The Table summarizes the results for methods DL4→2 and DL-D and compares these methods with a previous best-performing DL approach2 and a retinal specialist, demonstrating comparable performance between the deep learning algorithms and the retinal specialist (κ = 0.829 for DL4→2, κ = 0.803 for DL-D, and κ = 0.800 for the retinal specialist). Other machine metrics included sensitivity and specificity (for DL4→2, sensitivity was 89.00% and specificity was 93.62%; for DL-D, sensitivity was 83.05% and specificity was 96.60%). In general, DL4→2 outperformed DL-D. By comparison, the retinal specialist’s annotation had a sensitivity of 86.45% and a specificity of 93.16%.

Table. Performance Results for 2-Class AMD Severity Problem.

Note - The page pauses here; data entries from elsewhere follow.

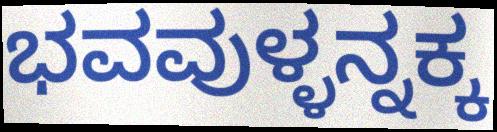
ಭವವುಳ್ಳನ್ನಕ್ಕ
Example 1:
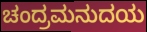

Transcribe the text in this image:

ಚಂದ್ರಮನುದಯ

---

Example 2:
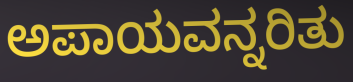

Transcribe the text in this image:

ಅಪಾಯವನ್ನರಿತು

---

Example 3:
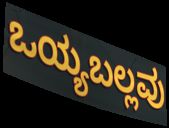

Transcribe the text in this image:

ಒಯ್ಯಬಲ್ಲವು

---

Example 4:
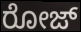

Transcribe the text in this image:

ರೋಜ್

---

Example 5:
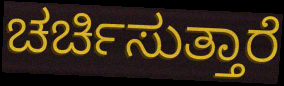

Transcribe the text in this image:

ಚರ್ಚಿಸುತ್ತಾರೆ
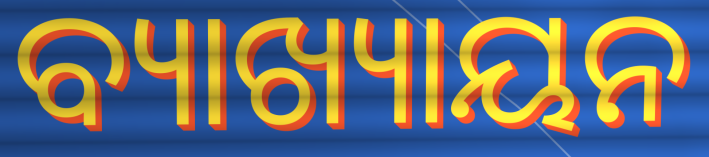
ବ୍ୟାଖ୍ୟାୟନ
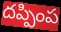
దప్పింప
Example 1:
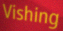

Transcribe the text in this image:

Vishing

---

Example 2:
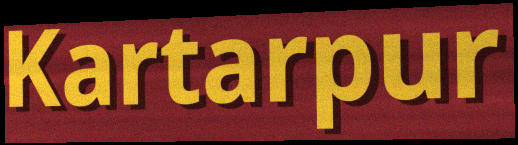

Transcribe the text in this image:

Kartarpur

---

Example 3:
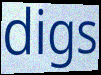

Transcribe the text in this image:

digs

Method Samples per Class AUC ROC (Error Margin for 95% CI) Accuracy, % (Error Margin for 95% CI) Sensitivity, % (Error Margin for 95% CI) Specificity, % (Error Margin for 95% CI) PPV, % (Error Margin for 95% CI) NPV, % (Error Margin for 95% CI) κ
Ophthalmologist 1 and 2: 2779; 3 and 4: 2221 NA 90.20 (0.82) 86.45 (1.42) 93.16 (0.94) 91.00 (1.22) 89.58 (1.11) 0.800
DL-4→2a 1 and 2: 3746; 3 and 4: 2908 0.972 (0.004) 91.60 (0.67) 89.00 (1.14) 93.62 (0.78) 91.55 (1.03) 91.64 (1.03) 0.829
DL-Db 1 and 2: 3617; 3 and 4: 3198 0.970 (0.004) 90.20 (0.7) 83.05 (1.3) 96.60 (0.59) 95.57 (0.76) 86.57 (1.05) 0.803
DL from referencec 1 and 2: 37 418; 3and 4: 29 983 0.940 88.4 (0.5) 84.5 (0.9) 91.5 (0.7) 88.9 (1.0) 88.0 (0.5) 0.764

Abbreviations: AMD, age-related macular degeneration; AUC ROC, area under the receiver operating characteristic curve; DL, deep learning; NPV, negative predictive value; PPV, positive predictive value.

a

First used a 4-step classification, then fused 4 classes into 2 (referable and not referable).

b

Used a deep convolutional neural network for direct 2-class classification.

c

Data are from a prior study2 in which testing was done using 5-fold cross-validation.

Discussion

A potential limitation of the study includes the recognition that AREDS predominantly included white participants, although other studies suggest that this should not have a substantial influence on the analyses.6 Results demonstrated machine performance exceeding that of recently published DCNN referable AMD classification2 and comparable to that of a highly trained retinal specialist: κ for the machine showed substantial agreement with the gold standard and was on par with the expert retinal specialist. These results show promise for public screening applications, an important endeavor considering that the number of individuals in the population at risk of intermediate or advanced AMD is expected to exceed 2.4 billion worldwide by 2050.7 Monitoring these individuals for advanced AMD and consideration of AREDS-like supplements to reduce risk of progression to advanced AMD is warranted.

Footnotes

Abbreviations: AMD, age-related macular degeneration; AREDS, Age-Related Eye Disease Study; DS, drusen size; CNV, choroidal neovascularization; GA, geographic atrophy.

a

The 4-step scale3 has been proposed for use to identify individuals with intermediate- or advanced-stage AMD who should be seen by an ophthalmologist for monitoring for the development or treatment of advanced AMD and for consideration of dietary supplement treatment to reduce the risk of progression to vision loss from advanced AMD.